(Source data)
○ ○ ○ ○ ○

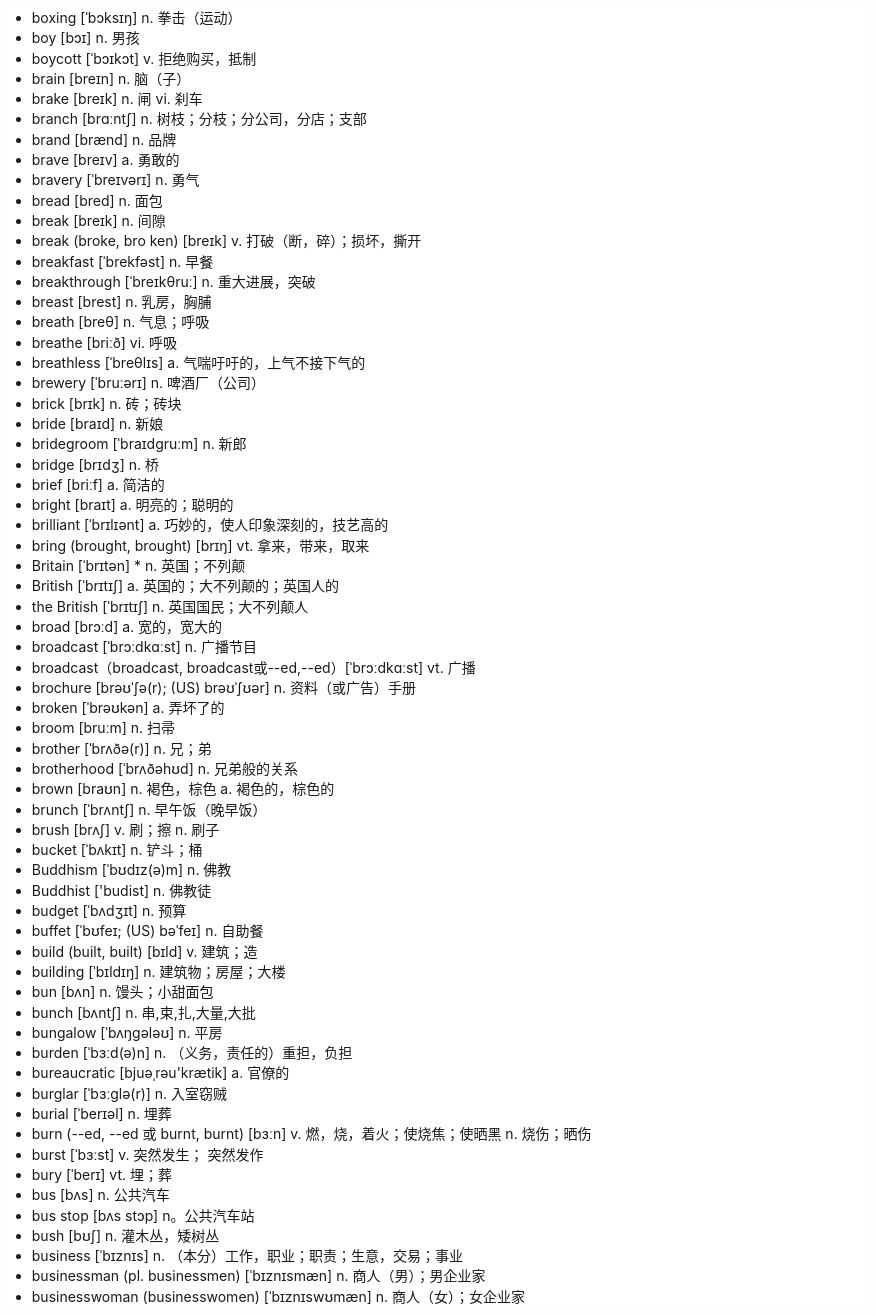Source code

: - boxing [ˈbɔksɪŋ] n. 拳击（运动） 
- boy [bɔɪ] n. 男孩 
- boycott [ˈbɔɪkɔt] v. 拒绝购买，抵制
- brain [breɪn] n. 脑（子） 
- brake [breɪk] n. 闸 vi. 刹车 
- branch [brɑːntʃ] n. 树枝；分枝；分公司，分店；支部 
- brand [brænd] n. 品牌
- brave [breɪv] a. 勇敢的 
- bravery [ˈbreɪvərɪ] n. 勇气 
- bread [bred] n. 面包 
- break [breɪk] n. 间隙 
- break (broke, bro ken) [breɪk] v. 打破（断，碎）；损坏，撕开 
- breakfast [ˈbrekfəst] n. 早餐 
- breakthrough [ˈbreɪkθruː] n. 重大进展，突破
- breast [brest] n. 乳房，胸脯
- breath [breθ] n. 气息；呼吸 
- breathe [briːð] vi. 呼吸 
- breathless [ˈbreθlɪs] a. 气喘吁吁的，上气不接下气的
- brewery [ˈbruːərɪ] n. 啤酒厂（公司）
- brick [brɪk] n. 砖；砖块 
- bride [braɪd] n. 新娘 
- bridegroom [ˈbraɪdɡruːm] n. 新郎
- bridge [brɪdʒ] n. 桥 
- brief [briːf] a. 简洁的 
- bright [braɪt] a. 明亮的；聪明的 
- brilliant [ˈbrɪlɪənt] a. 巧妙的，使人印象深刻的，技艺高的
- bring (brought, brought) [brɪŋ] vt. 拿来，带来，取来 
- Britain [ˈbrɪtən] * n. 英国；不列颠
- British [ˈbrɪtɪʃ] a. 英国的；大不列颠的；英国人的 
- the British [ˈbrɪtɪʃ] n. 英国国民；大不列颠人 
- broad [brɔːd] a. 宽的，宽大的 
- broadcast [ˈbrɔːdkɑːst] n. 广播节目 
- broadcast（broadcast, broadcast或--ed,--ed）[ˈbrɔːdkɑːst] vt. 广播 
- brochure [brəʊˈʃə(r); (US) brəʊˈʃʊər] n. 资料（或广告）手册 
- broken [ˈbrəʊkən] a. 弄坏了的 
- broom [bruːm] n. 扫帚 
- brother [ˈbrʌðə(r)] n. 兄；弟
- brotherhood [ˈbrʌðəhʊd] n. 兄弟般的关系 
- brown [braʊn] n. 褐色，棕色 a. 褐色的，棕色的 
- brunch [ˈbrʌntʃ] n. 早午饭（晚早饭） 
- brush [brʌʃ] v. 刷；擦 n. 刷子 
- bucket [ˈbʌkɪt] n. 铲斗；桶 
- Buddhism [ˈbʊdɪz(ə)m] n. 佛教 
- Buddhist ['budist]  n. 佛教徒 
- budget [ˈbʌdʒɪt] n. 预算
- buffet [ˈbʊfeɪ; (US) bəˈfeɪ] n. 自助餐
- build (built, built) [bɪld] v. 建筑；造 
- building [ˈbɪldɪŋ] n. 建筑物；房屋；大楼 
- bun [bʌn] n. 馒头；小甜面包 
- bunch [bʌntʃ] n. 串,束,扎,大量,大批
- bungalow [ˈbʌŋɡələʊ] n. 平房
- burden [ˈbɜːd(ə)n] n. （义务，责任的）重担，负担
- bureaucratic [bjuəˌrəu'krætik]  a. 官僚的
- burglar [ˈbɜːɡlə(r)] n. 入室窃贼
- burial [ˈberɪəl] n. 埋葬 
- burn (--ed, --ed 或 burnt, burnt) [bɜːn] v. 燃，烧，着火；使烧焦；使晒黑 n. 烧伤；晒伤 
- burst [ˈbɜːst] v. 突然发生； 突然发作 
- bury [ˈberɪ] vt. 埋；葬 
- bus [bʌs] n. 公共汽车 
- bus stop [bʌs stɔp] n。公共汽车站 
- bush [bʊʃ] n. 灌木丛，矮树丛 
- business [ˈbɪznɪs] n. （本分）工作，职业；职责；生意，交易；事业 
- businessman (pl. businessmen) [ˈbɪznɪsmæn] n. 商人（男）；男企业家
- businesswoman (businesswomen) [ˈbɪznɪswʊmæn] n. 商人（女）；女企业家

○ ○ ○ ○ ○

◆ YOUR OBJECTIVE ◆
Render every line of source text in the entries above as a numbered list, dropping blank lines and leaving out the pictures.

◆ RESPONSE AREA ◆
1. Source code
2. : - boxing [ˈbɔksɪŋ] n. 拳击（运动） 
3. - boy [bɔɪ] n. 男孩 
4. - boycott [ˈbɔɪkɔt] v. 拒绝购买，抵制
5. - brain [breɪn] n. 脑（子） 
6. - brake [breɪk] n. 闸 vi. 刹车 
7. - branch [brɑːntʃ] n. 树枝；分枝；分公司，分店；支部 
8. - brand [brænd] n. 品牌
9. - brave [breɪv] a. 勇敢的 
10. - bravery [ˈbreɪvərɪ] n. 勇气 
11. - bread [bred] n. 面包 
12. - break [breɪk] n. 间隙 
13. - break (broke, bro ken) [breɪk] v. 打破（断，碎）；损坏，撕开 
14. - breakfast [ˈbrekfəst] n. 早餐 
15. - breakthrough [ˈbreɪkθruː] n. 重大进展，突破
16. - breast [brest] n. 乳房，胸脯
17. - breath [breθ] n. 气息；呼吸 
18. - breathe [briːð] vi. 呼吸 
19. - breathless [ˈbreθlɪs] a. 气喘吁吁的，上气不接下气的
20. - brewery [ˈbruːərɪ] n. 啤酒厂（公司）
21. - brick [brɪk] n. 砖；砖块 
22. - bride [braɪd] n. 新娘 
23. - bridegroom [ˈbraɪdɡruːm] n. 新郎
24. - bridge [brɪdʒ] n. 桥 
25. - brief [briːf] a. 简洁的 
26. - bright [braɪt] a. 明亮的；聪明的 
27. - brilliant [ˈbrɪlɪənt] a. 巧妙的，使人印象深刻的，技艺高的
28. - bring (brought, brought) [brɪŋ] vt. 拿来，带来，取来 
29. - Britain [ˈbrɪtən] * n. 英国；不列颠
30. - British [ˈbrɪtɪʃ] a. 英国的；大不列颠的；英国人的 
31. - the British [ˈbrɪtɪʃ] n. 英国国民；大不列颠人 
32. - broad [brɔːd] a. 宽的，宽大的 
33. - broadcast [ˈbrɔːdkɑːst] n. 广播节目 
34. - broadcast（broadcast, broadcast或--ed,--ed）[ˈbrɔːdkɑːst] vt. 广播 
35. - brochure [brəʊˈʃə(r); (US) brəʊˈʃʊər] n. 资料（或广告）手册 
36. - broken [ˈbrəʊkən] a. 弄坏了的 
37. - broom [bruːm] n. 扫帚 
38. - brother [ˈbrʌðə(r)] n. 兄；弟
39. - brotherhood [ˈbrʌðəhʊd] n. 兄弟般的关系 
40. - brown [braʊn] n. 褐色，棕色 a. 褐色的，棕色的 
41. - brunch [ˈbrʌntʃ] n. 早午饭（晚早饭） 
42. - brush [brʌʃ] v. 刷；擦 n. 刷子 
43. - bucket [ˈbʌkɪt] n. 铲斗；桶 
44. - Buddhism [ˈbʊdɪz(ə)m] n. 佛教 
45. - Buddhist ['budist]  n. 佛教徒 
46. - budget [ˈbʌdʒɪt] n. 预算
47. - buffet [ˈbʊfeɪ; (US) bəˈfeɪ] n. 自助餐
48. - build (built, built) [bɪld] v. 建筑；造 
49. - building [ˈbɪldɪŋ] n. 建筑物；房屋；大楼 
50. - bun [bʌn] n. 馒头；小甜面包 
51. - bunch [bʌntʃ] n. 串,束,扎,大量,大批
52. - bungalow [ˈbʌŋɡələʊ] n. 平房
53. - burden [ˈbɜːd(ə)n] n. （义务，责任的）重担，负担
54. - bureaucratic [bjuəˌrəu'krætik]  a. 官僚的
55. - burglar [ˈbɜːɡlə(r)] n. 入室窃贼
56. - burial [ˈberɪəl] n. 埋葬 
57. - burn (--ed, --ed 或 burnt, burnt) [bɜːn] v. 燃，烧，着火；使烧焦；使晒黑 n. 烧伤；晒伤 
58. - burst [ˈbɜːst] v. 突然发生； 突然发作 
59. - bury [ˈberɪ] vt. 埋；葬 
60. - bus [bʌs] n. 公共汽车 
61. - bus stop [bʌs stɔp] n。公共汽车站 
62. - bush [bʊʃ] n. 灌木丛，矮树丛 
63. - business [ˈbɪznɪs] n. （本分）工作，职业；职责；生意，交易；事业 
64. - businessman (pl. businessmen) [ˈbɪznɪsmæn] n. 商人（男）；男企业家
65. - businesswoman (businesswomen) [ˈbɪznɪswʊmæn] n. 商人（女）；女企业家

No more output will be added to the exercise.